Tugging at the weeds surrounding my blueberry bushes, my mind was in a half-praying, half-worrying trance. Perhaps you would call it “lamenting.”
The more I lamented the more worked up I became; no solution rose to the top. Instead the murk kept churning, pessimism beginning to vine its way around my thoughts, choking out the optimism desperately seeking to keep hold.
Do you know the feeling?
The Rainbows
A whistle snapped my attention back to reality. I looked to see my husband on his tractor toward the western horizon where the sun had just begun to set. He pointed to the sky behind me in the east.
Turning to see the most beautiful rainbow in the dusk sky, I looked closer and saw not one, but two rainbows. An orange-pink glow lent a uniqueness to the sight, like a banner over our property, over our home, over me.
The dreamer I am, I supposed it was just for me. God heard my lament, felt my anguish, and He was reminding me of His faithfulness. So He sent a rainbow in this rainless sunset sky to get my mind out of the doldrums and back to up to Him.
After taking it all in, I returned to my garden and began plucking blueberries off the bushes, the stragglers of this year’s harvest.
As I plucked each ripe berry, I willed my mind to fixate on God’s faithfulness.
Not What I Signed Up For
Suddenly scenes of the Israelites invaded my thoughts, the years of their complaining in the wilderness after their rescue from the bondage in Egypt. And suddenly I saw myself. I was the Israelites in the wilderness. I was in no-man’s-land between what I just left and what I hoped would be. And I wasn’t happy about it.
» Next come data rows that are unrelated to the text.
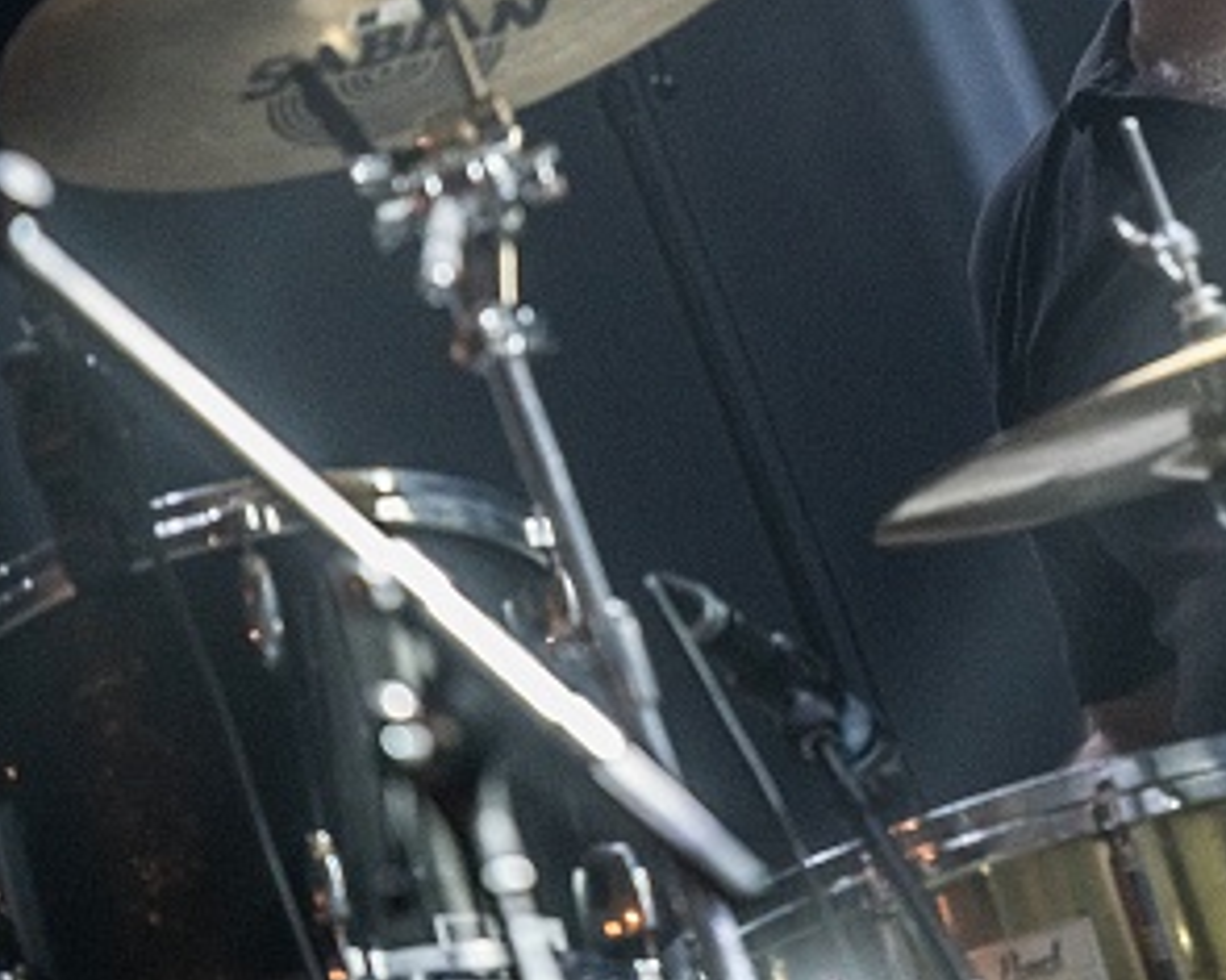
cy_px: 190
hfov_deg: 5.4
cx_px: 1088
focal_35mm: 357
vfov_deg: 4.3
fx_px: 12949
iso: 4000
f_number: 2.8
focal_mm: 155
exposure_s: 1/80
Like the Israelites, this in-between state wasn’t what I signed up for when I left Egypt. I signed up for a one-way ticket from Egypt to the Promised Land.
But here I was, wandering, with the Presence of God having never left me, yet complaining about all I was missing back in Egypt.
An unbidden question surfaced in my mind: Am I more interested in God’s solution to my problems or His presence within them?
Was the Presence of God not enough for me? Apparently not, at least not by the tone of my lament. I want Canaan and I want it now. This wandering in the wilderness is lonely, pointless, and a waste of time.
I’ve been in what I’d call a wilderness a time or two, and I bet you have, too. You’d think I’d know better by now.
Purpose for the Wilderness
I began to consider one of the purposes of God not bringing the Israelites directly from Egypt to Canaan. Even before their rebellion, God had led them on a roundabout route. He wanted to draw them to Himself in the wilderness. He needed them to know that He was enough, that He would provide each day exactly what they needed.
Unlike the Israelites, God saw what awaited them in Canaan. It wasn’t simply a land of milk and honey. It was also a land of enemies and false gods. His people needed an intensive boot camp with the General before heading into a war for which they were not prepared — not just the physical battles but the war in their hearts and minds to stay faithful to their God.
Ultimately, they needed to know that God was enough before they were tempted to worship the idols of the land.
Trusting Him, even in the wilderness
And so, in this wilderness I found myself in that day, I decided I didn’t want to be found in the company with the unfaithful Israelites who complained at every turn when things weren’t going the way they expected. I decided to use that time to draw near to God and allow Him to train me for what He had in store.
He has always been faithful. He hadn’t forgotten me. The wilderness wasn’t a waiting room for me to bide my time until God called my number. It was the purposeful and intentional work of a faithful and loving Father whose plans for me and my role in His kingdom is much more than I could ever ask or imagine.